▶ Exercise description: Look for the string "size" in the data below, and copy each line that holds it.

Data items:
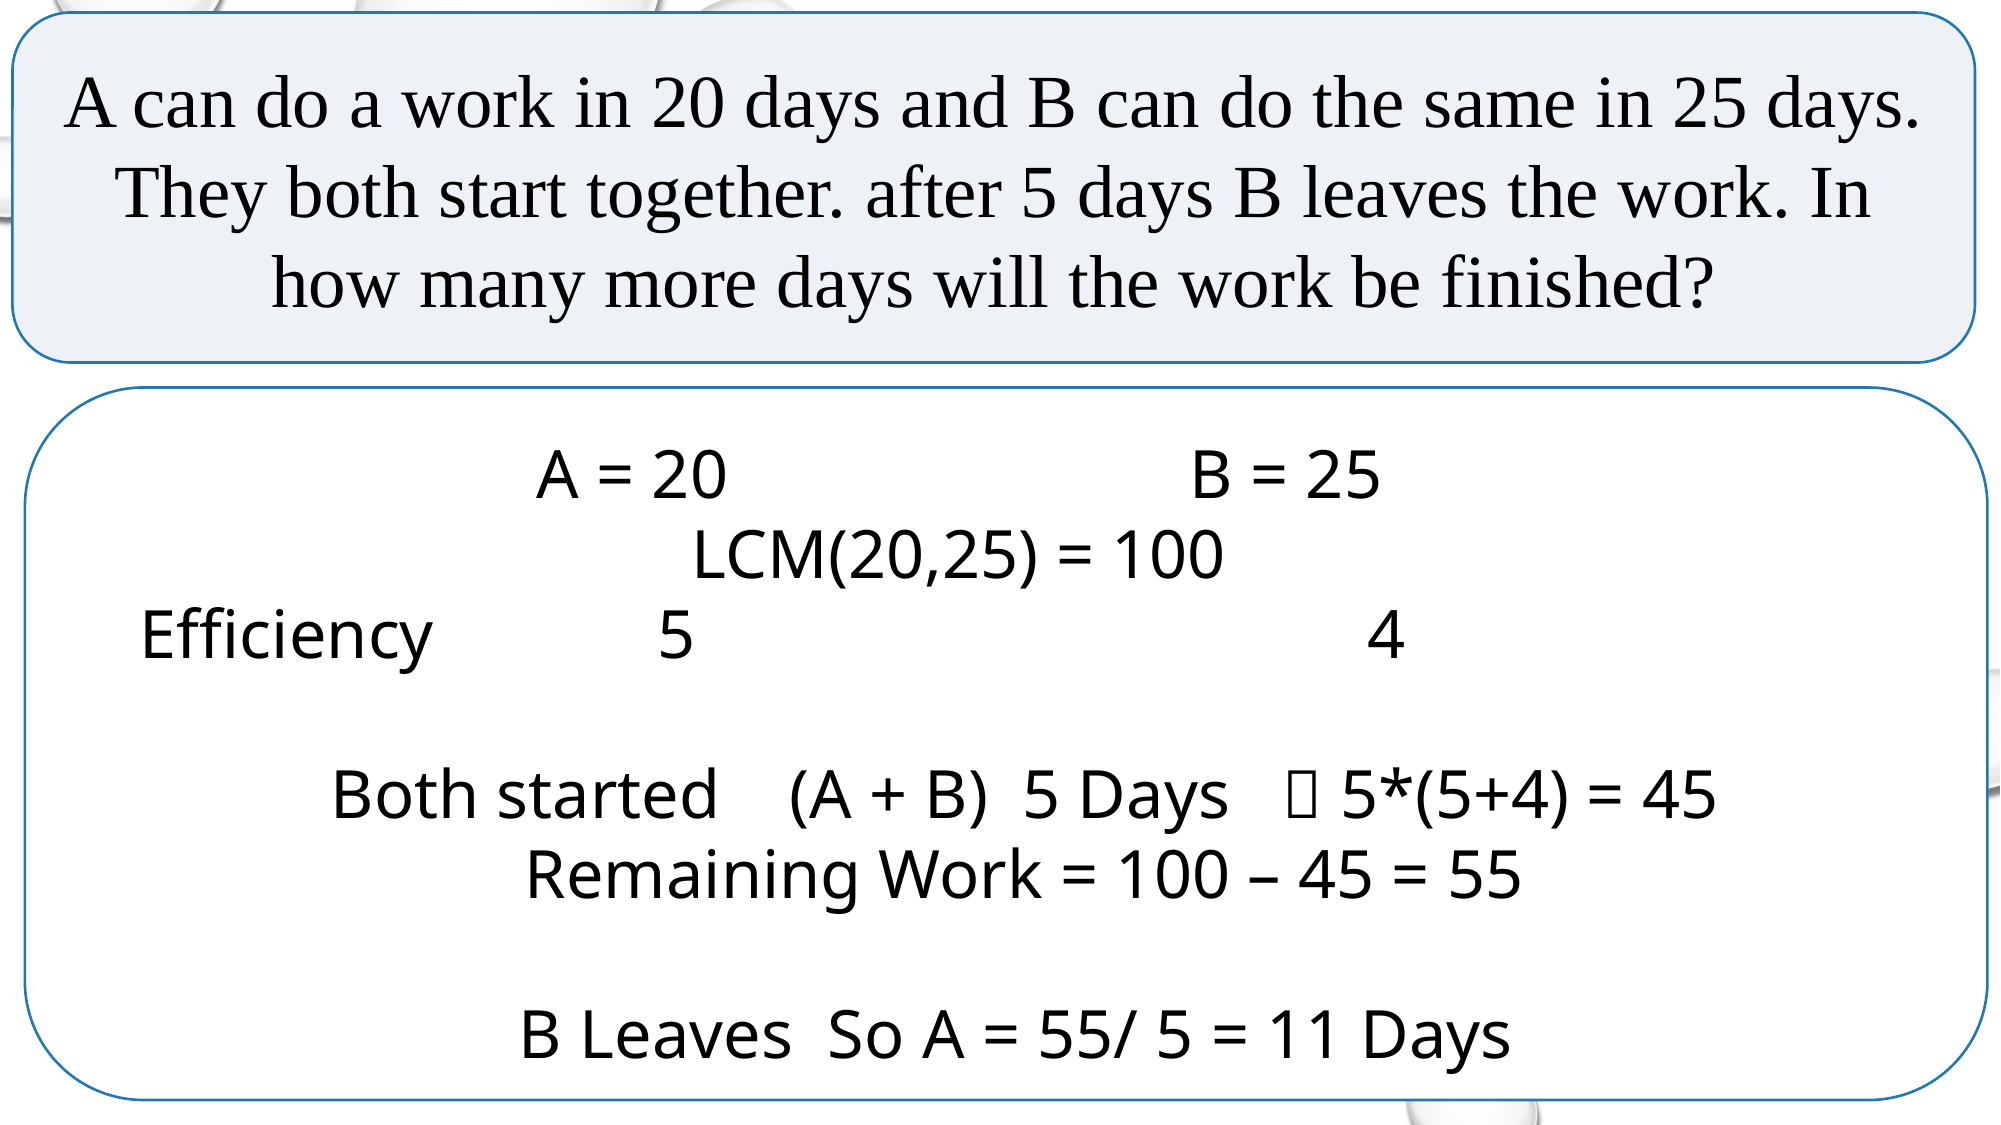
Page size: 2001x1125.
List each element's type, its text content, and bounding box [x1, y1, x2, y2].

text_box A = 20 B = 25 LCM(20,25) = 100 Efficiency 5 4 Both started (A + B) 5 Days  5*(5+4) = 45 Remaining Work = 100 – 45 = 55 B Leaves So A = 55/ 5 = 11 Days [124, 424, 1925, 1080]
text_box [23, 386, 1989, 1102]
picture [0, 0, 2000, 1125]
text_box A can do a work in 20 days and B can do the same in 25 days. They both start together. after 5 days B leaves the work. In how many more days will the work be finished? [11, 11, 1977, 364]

...

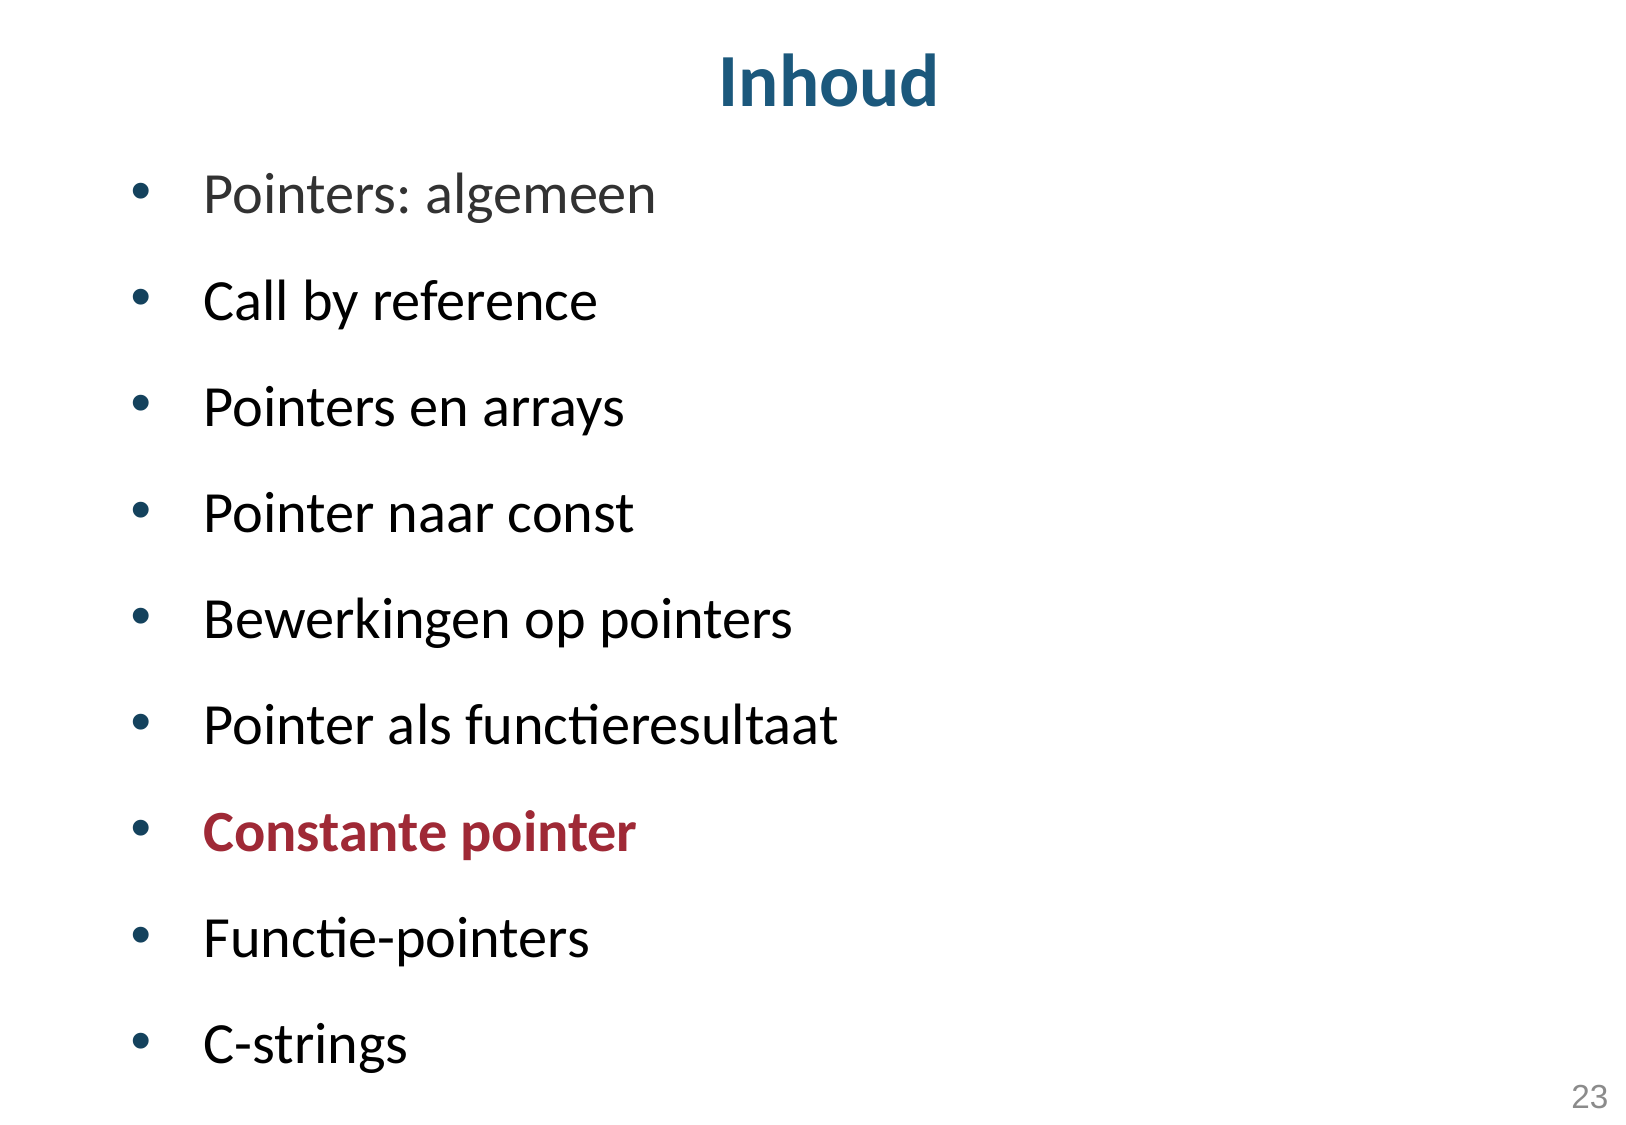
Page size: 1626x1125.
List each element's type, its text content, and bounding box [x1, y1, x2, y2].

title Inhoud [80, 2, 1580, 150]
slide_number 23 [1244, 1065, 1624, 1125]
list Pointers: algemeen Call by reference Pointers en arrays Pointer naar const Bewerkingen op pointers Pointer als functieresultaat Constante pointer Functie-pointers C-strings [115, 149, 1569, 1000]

▶ Completed exercise:
Page size: 2001x1125.
Page size: 1626x1125.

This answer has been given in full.